Another chapter discusses Factory_OS, a company that’s trying to do modular building. Housing is expensive for many reasons, with zoning at the top of the list—but the actual cost of construction is high, and, in many high-cost metros, the zoning drives up the cost of construction. Why? As zoning artificially restricts housing construction, the construction workers who build new housing have to pay more for existing housing, which means that they have to be paid more by anyone trying to build housing. One gets a kind of perverse ratchet that, again, ends with absurdities like San Francisco. Modular housing, like cross-laminated timber, promises to reduce the cost of building. Unfortunately, building a housing factory is expensive up front, and the returns are spread across many years—leaving a wide space for bankruptcy. Previous efforts at modular housing have tended to fail when the market turns and the maker goes out of business. Dougherty points out that a recession could doom Factory_OS and its competitors. As of this writing, we’re already likely in the worst recession since 2008, and that was the worst since the Great Depression. What happens with the COVID Recession remains to be seen (the recession is made worse by many laid-off people being stuck with expensive leases and mortgages, due to decades of failure to build enough housing). One of the best ways to be successful in business is to start while a rising economy naturally lifts your company. Many business geniuses are really people with lucky timing—which isn’t to knock them: I’d love to have lucky timing too. As of July 23 2020, it appears that Google has promised to invest more money in Factory_OS, so the company is still presumably alive. But it has an ominously small number of mentions in the media over the last year.

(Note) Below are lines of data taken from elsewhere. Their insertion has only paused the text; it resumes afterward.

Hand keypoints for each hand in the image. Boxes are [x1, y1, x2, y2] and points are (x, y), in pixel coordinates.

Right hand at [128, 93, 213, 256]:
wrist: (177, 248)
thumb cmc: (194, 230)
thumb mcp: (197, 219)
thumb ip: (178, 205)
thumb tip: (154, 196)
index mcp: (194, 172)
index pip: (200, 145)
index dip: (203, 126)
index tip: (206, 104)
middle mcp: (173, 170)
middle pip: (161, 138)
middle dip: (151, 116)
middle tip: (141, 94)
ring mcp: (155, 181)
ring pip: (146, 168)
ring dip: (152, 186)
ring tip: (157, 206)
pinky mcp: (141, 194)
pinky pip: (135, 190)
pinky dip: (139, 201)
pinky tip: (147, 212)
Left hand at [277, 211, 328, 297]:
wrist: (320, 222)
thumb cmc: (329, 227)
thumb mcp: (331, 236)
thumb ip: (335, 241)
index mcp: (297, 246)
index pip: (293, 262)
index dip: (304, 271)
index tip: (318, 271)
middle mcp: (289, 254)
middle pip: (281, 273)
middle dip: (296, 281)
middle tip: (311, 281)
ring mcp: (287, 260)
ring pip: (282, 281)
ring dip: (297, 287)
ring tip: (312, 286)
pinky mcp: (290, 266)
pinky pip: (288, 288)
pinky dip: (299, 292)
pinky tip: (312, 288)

One major thing might break the zoning logjam: by now, intellectuals and investors know the single-family zoning racket and know that single-family zoning is designed to enrich property owners. It’s not hard to figure out how to profit from above-market returns, as Invitation Homes has: buy the asset. But as investment funds buy single-family properties, the composition of renters versus owners will change, and more renters will be part of the voting pool. If renters can figure out how supply and demand work—a big “if,” given anti-market bias—they’ll vote to expand the supply of housing. So far, we’ve not seen much of this dynamic, but, as the costs of housing continue to increase, we might see more of it as people go looking for answers. Voters can ineffectively blame landlords and “greedy” developers, or they can effectively look for solutions. Golden Gates is part of the solutions firmament, if enough people read it and change their behavior based on new knowledge. That’s a big “if,” however.

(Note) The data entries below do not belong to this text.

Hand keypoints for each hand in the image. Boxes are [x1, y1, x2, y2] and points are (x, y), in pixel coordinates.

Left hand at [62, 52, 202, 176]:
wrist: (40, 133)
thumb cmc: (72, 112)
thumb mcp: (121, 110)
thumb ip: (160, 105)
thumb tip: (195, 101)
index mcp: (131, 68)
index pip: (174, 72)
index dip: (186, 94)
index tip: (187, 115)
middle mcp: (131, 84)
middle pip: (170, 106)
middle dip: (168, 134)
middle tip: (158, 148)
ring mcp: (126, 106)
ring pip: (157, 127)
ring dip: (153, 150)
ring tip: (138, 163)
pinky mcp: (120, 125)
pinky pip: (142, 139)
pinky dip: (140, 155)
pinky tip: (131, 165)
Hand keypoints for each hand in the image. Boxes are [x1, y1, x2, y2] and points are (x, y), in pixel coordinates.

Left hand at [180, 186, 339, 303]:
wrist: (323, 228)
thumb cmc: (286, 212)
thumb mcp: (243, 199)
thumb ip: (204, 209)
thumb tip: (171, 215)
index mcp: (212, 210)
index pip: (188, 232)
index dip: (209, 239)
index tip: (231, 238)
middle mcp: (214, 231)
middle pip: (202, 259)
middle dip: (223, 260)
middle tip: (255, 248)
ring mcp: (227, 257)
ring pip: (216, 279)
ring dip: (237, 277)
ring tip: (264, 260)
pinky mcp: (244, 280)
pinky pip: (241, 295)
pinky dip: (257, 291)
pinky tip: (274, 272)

To me, it remains strange and interesting that many people who are superficially interested in lowering housing costs won’t believe that the obvious solution, known for centuries—since the time of Adam Smith—to high prices is greater supply. Any solution that is not “more supply” will entail shortages. We can’t legislate away supply and demand. Yet a common urban trope involves blaming the people attempting to respond to price signals with more product for being “greedy.” The ineffectiveness of this response is obvious, but until recently there’s been no organized political response to the problem. Dougherty is chronicling that response—and telling the stories of the people responding.
A review in an interesting venue. There should be bipartisan support for zoning reform.